By denying citizenship and perpetrating terror against the Rohingya population Myanmar’s conduct not only be condemned but punished by the international community. Hiding behind ‘sovereignty’ of the state would allow this state of terror to perpetuate, and impunity may encourage the security forces to continue committing terrible acts of violence. The international community is already too late, and doing very little to save the millions of destitute within their own land, and hundreds of thousands starving on the border between Bangladesh and Myanmar. Equally condemnable is the ‘shameful’ silence and complicity of its leader Daw Aung San Suu Kyi. It is a justified call to strip her of her Nobel prize. She has not only allowed violence against the minority — for pragmatic reasons to maintain her popularity among the Buddhist population — but has justified it terming the most persecuted minority in the world “terrorist”. Sadly, this sense of justice and conduct is not worthy of Nobel laureate. Now she is conniving with same junta.
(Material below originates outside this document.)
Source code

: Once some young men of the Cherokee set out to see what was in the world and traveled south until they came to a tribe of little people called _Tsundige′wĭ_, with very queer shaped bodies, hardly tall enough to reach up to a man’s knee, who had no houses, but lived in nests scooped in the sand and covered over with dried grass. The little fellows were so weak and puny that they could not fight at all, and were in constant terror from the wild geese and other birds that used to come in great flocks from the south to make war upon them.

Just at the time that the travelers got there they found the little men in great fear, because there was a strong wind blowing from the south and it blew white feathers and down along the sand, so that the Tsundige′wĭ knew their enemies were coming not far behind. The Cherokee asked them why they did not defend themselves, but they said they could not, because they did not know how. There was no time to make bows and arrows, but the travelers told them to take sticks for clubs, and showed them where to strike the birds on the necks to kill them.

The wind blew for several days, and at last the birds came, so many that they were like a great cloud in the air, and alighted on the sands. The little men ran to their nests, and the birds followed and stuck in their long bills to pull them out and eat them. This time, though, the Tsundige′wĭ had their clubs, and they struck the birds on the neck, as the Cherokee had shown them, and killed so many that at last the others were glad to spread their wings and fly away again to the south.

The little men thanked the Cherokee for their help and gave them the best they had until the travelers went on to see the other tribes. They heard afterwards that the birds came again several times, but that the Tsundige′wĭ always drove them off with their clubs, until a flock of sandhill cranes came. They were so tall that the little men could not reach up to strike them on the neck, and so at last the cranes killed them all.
The plight of Rohingya is a humanitarian issue, and as such, it must be a concern of the international community beyond religion, race and ethnicity. Pope Francis, a leading and strident voice in the world, has expressed his ‘closeness’ to the persecuted minority and asked for recognising Rohingya rights. This issue, like many others in the past, shouldn’t be reduced to a Buddhist-Muslim problem, as it is not a religious issue, as some of the clerics here would like to reduce it to. It is essentially an ethnic, minority and citizenship issue on the agenda of the international community.
However, the world community must act fast to address the dire situation of suffering of the Rohingya refugees. Also, it must pressure the Myanmar government to stop violence against the civilian population, and eventually force it to accept the Kofi Annan report, and grant citizenship rights to the Rohingya.
Published in The Express Tribune, September 13th, 2017.